Three types of U.S. Air Force fighter aircraft participated in air-to-air refueling with commercial tankers for the first time last month, coinciding with a bilateral exercise between the U.S. and Singapore that concluded Nov. 24.
‘Commando Sling’ began Nov. 6 and featured six F-16 Fighting Falcons from the 51st Fighter Wing at Osan Air Base, South Korea. On Nov. 9, Pacific Air Forces announced a commercial KDC-10 tanker refueled the F-16s en route to Singapore, with plans to also refuel F-15s and F-22s before the end of the exercise.
A PACAF spokesperson later confirmed to Air & Space Forces Magazine that commercial tankers refueled F-15C and F-22 fighters, though they declined to reveal the exact dates and locations.
The missions mark a milestone for the Air Force, which typically relies on its own tankers to keep its aircraft flying but has started to dip its toe into the commercial refueling world.

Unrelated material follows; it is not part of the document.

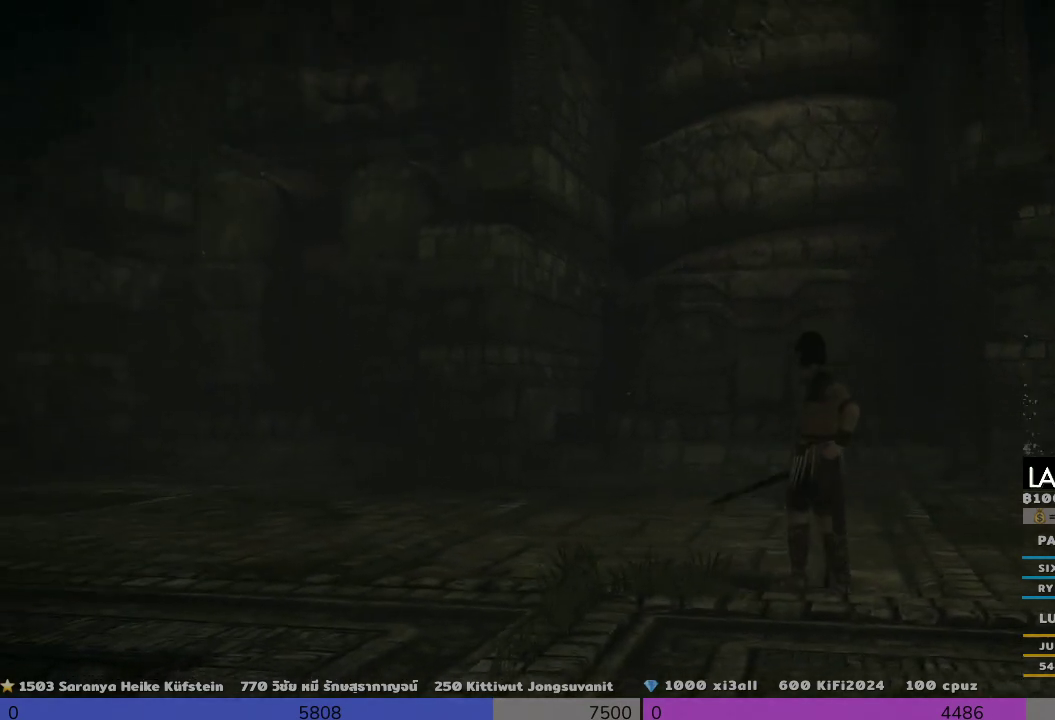
{"buttons": [], "left_stick": "center", "events": []}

In June, a commercial refueler linked up with E-3 Sentry and RC-135 Rivet Joint aircraft during during an exercise, the first ever instance for any U.S. Air Force aircraft.

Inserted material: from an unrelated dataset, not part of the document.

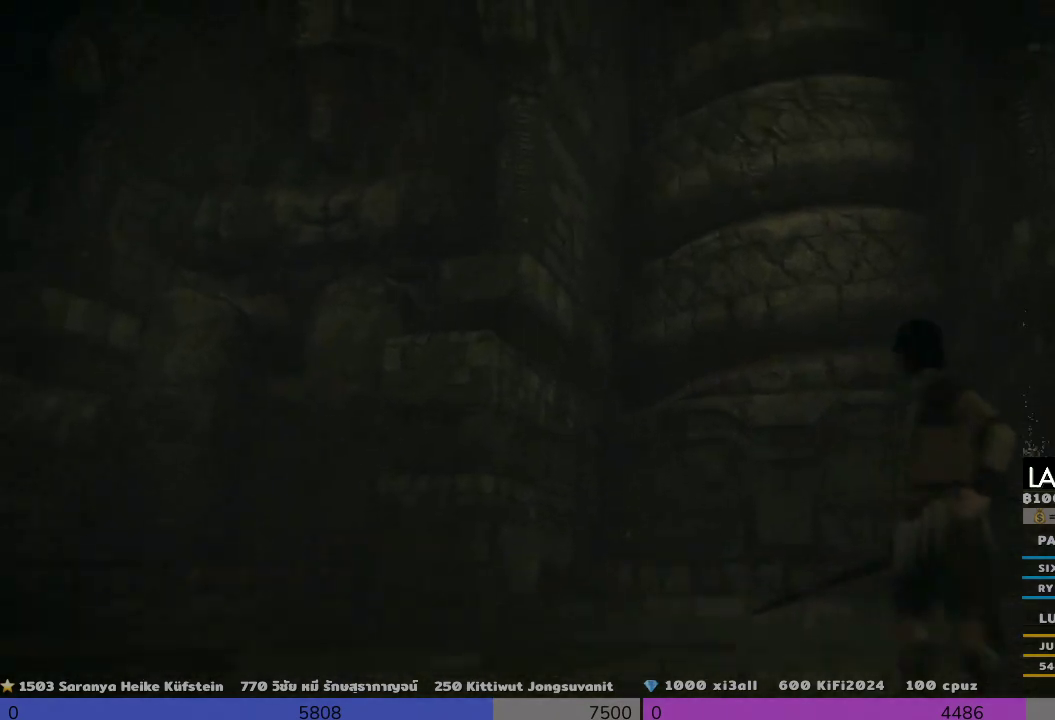
{"buttons": [], "left_stick": "center", "events": []}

“We’re expanding that aperture in PACAF and identified a proof-of-concept employment to refuel fighter aircraft during exercise Commando Sling 23.” PACAF air mobility operations chief Lt. Col. Curtis Holtman said in a Nov. 9 release.
The advantage of commercial refueling, Holtman said, is that “it frees up our warfighter tanker fleet to be ready to respond for emerging contingency requirements.”
The U.S. Navy and Marine Corps have used commercial refuelers for almost two decades, and there are several companies that offer the service. Metrea Strategic Mobility conducted the first refueling missions in July, while Omega Air Refueling provided the KDC-10 that refueled the F-16s.
The KDC-10 is designed for dual functionality, capable of refueling in flight and transporting cargo or passengers. During the exercise, the aircraft transported more than 40 personnel and cargo on a single flight. The KDC-10 is a close relative of the USAF’s largest air refueling aircraft, the KC-10 Extender, both derived from the McDonnell Douglas DC-10.
Also during Commando Sling, U.S. pilots engaged in combined tactics and dissimilar dogfighting involving practicing combat maneuvers against different aircraft. The combined forces focused on live flight support operations while covering fighter air-to-air capabilities such as airborne refueling.
“[We] trained with Singaporean F-15s [SG], F-16s [Block 52], and refueled multiple times with their A330 Multi-Role Tanker Transport,” said Lt. Col. Cory Ferrer, 36th Fighter Squadron commander, in a release.
Following the completion of the exercise, the six F-16s and around 90 Airmen, including the pilots from the 51st Fighter Wing, returned to Osan from Paya Lebar Air Base in Singapore.
“The training is invaluable in allowing them to learn how to better employ the F-16 against aircraft that have different performance characteristics and methods of fighting,” instructor pilot Capt. Jonathan Lee said about the training.
Since its inception in 1990, Exercise Commando Sling aims to bolster interoperability and joint capability between the two nations by practicing tactical coordination. Ferrer highlighted that exercises like this enable the squadron to refine combat agility, while demonstrating “the strength and necessity of partnerships.”